=== Section Start ===

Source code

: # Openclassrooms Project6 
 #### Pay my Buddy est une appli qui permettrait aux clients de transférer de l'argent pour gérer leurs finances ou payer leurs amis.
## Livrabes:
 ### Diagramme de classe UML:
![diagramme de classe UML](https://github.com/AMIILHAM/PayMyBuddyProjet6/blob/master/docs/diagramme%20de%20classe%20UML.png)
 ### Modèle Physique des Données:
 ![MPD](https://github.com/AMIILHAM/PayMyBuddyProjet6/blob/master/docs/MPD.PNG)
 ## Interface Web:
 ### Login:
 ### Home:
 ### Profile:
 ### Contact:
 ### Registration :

=== Section End ===

» Exercise brief: Update the listing above so that "Interface Web" reads "Interface utilisateur" instead. Leave every other line as it is.

» Solution:
Source code

: # Openclassrooms Project6 
 #### Pay my Buddy est une appli qui permettrait aux clients de transférer de l'argent pour gérer leurs finances ou payer leurs amis.
## Livrabes:
 ### Diagramme de classe UML:
![diagramme de classe UML](https://github.com/AMIILHAM/PayMyBuddyProjet6/blob/master/docs/diagramme%20de%20classe%20UML.png)
 ### Modèle Physique des Données:
 ![MPD](https://github.com/AMIILHAM/PayMyBuddyProjet6/blob/master/docs/MPD.PNG)
 ## Interface utilisateur:
 ### Login:
 ### Home:
 ### Profile:
 ### Contact:
 ### Registration :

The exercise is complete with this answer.